Vendo o gesto do soldado, o capitão virou-se e gritou para os companheiros:
— Estudar!
Os membros responderam em voz alta:
— Dormir!
Quando o capitão virou-se para entrar, um guarda o deteve:
— Suspeitamos que seu grupo tenha problemas. Você terá que nos acompanhar.
O capitão ainda olhou confuso.
Então o guarda percebeu que a situação poderia ser mais grave do que imaginava e rapidamente relatou a anomalia. O grupo foi levado para uma área de isolamento.
Suspeitava-se que estivessem com alguma doença desconhecida.
Após exames, os médicos da estação logo descobriram que o sistema linguístico dos membros estava completamente desordenado.
Suas palavras haviam sido substituídas por outros termos com significados totalmente diferentes, sem qualquer relação entre si.
Era completamente aleatório, sem qualquer padrão.
Porém, entre si, os membros do grupo conseguiam se comunicar fluentemente, sem barreiras.
Além disso, seus corpos não apresentavam outras anomalias; continuavam ativos e iguais a pessoas normais.
Os médicos tiveram que usar imagens e desenhos para explicar a situação e entender o que havia ocorrido com o grupo.
Através dos gráficos, perguntaram ao capitão se tinham encontrado algo estranho ou tido contato com algo incomum, mas ele afirmou que tudo estava normal.
Eles seguiram o caminho habitual até as alturas da Torre Negra, localizaram o animal-alvo, coletaram as amostras e voltaram.
Não enfrentaram perigo algum e nada fora do comum aconteceu durante o trajeto.
As amostras também foram testadas e não continham bactérias ou vírus desconhecidos.
A equipe médica suspeitou que eles foram afetados por algum fenômeno relacionado ao artefato, e os colocou para morar temporariamente juntos, para ver se com o tempo se recuperariam.
Passaram-se alguns dias.
Certa manhã, um funcionário da limpeza entregou as refeições no alojamento do grupo, ajudou a recolher o lixo e fez a limpeza, tudo aparentemente normal.
Ao sair, um dos membros agradeceu:
— Obrigado.
— De nada — respondeu tranquilamente o funcionário.
Após desinfetar e sair pelos portões do isolamento, ele percebeu algo estranho.
Correu de volta, avisando ao médico de plantão:
— Parece que os afetados pela distorção estão se recuperando! Eu consegui entender o que eles disseram há pouco!
Mas o médico olhou para sua tela eletrônica, pensativo.
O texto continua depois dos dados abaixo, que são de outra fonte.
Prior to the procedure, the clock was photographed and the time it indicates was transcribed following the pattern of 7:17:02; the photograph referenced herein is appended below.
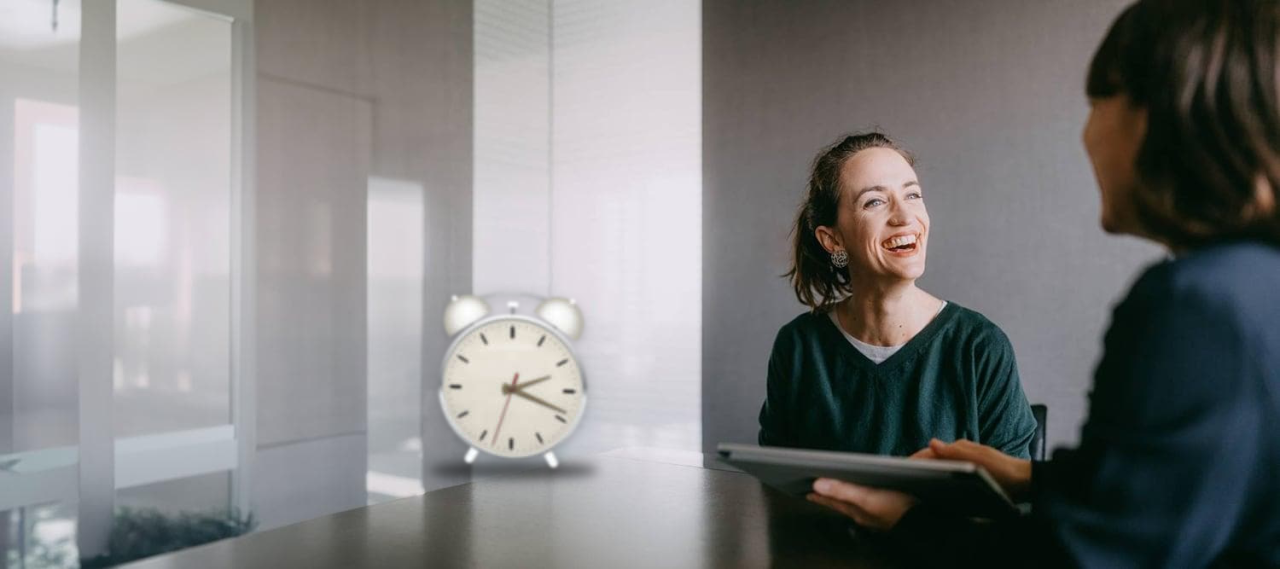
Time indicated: 2:18:33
Suas mãos tremiam cada vez mais enquanto folheava desesperadamente, como se procurasse algo.
— Você ouviu? O grupo está se recuperando, a distorção deve ter um prazo! Vá verificar! — insistiu o funcionário.
Porém, o médico ergueu a tela para ele ver.
Na tela, uma confusão de textos sem ordem, muitos caracteres compreensíveis individualmente, mas que diante do funcionário pareciam mero emaranhado de códigos.
— Não é que eles estão recuperados, é que nós também estamos doentes!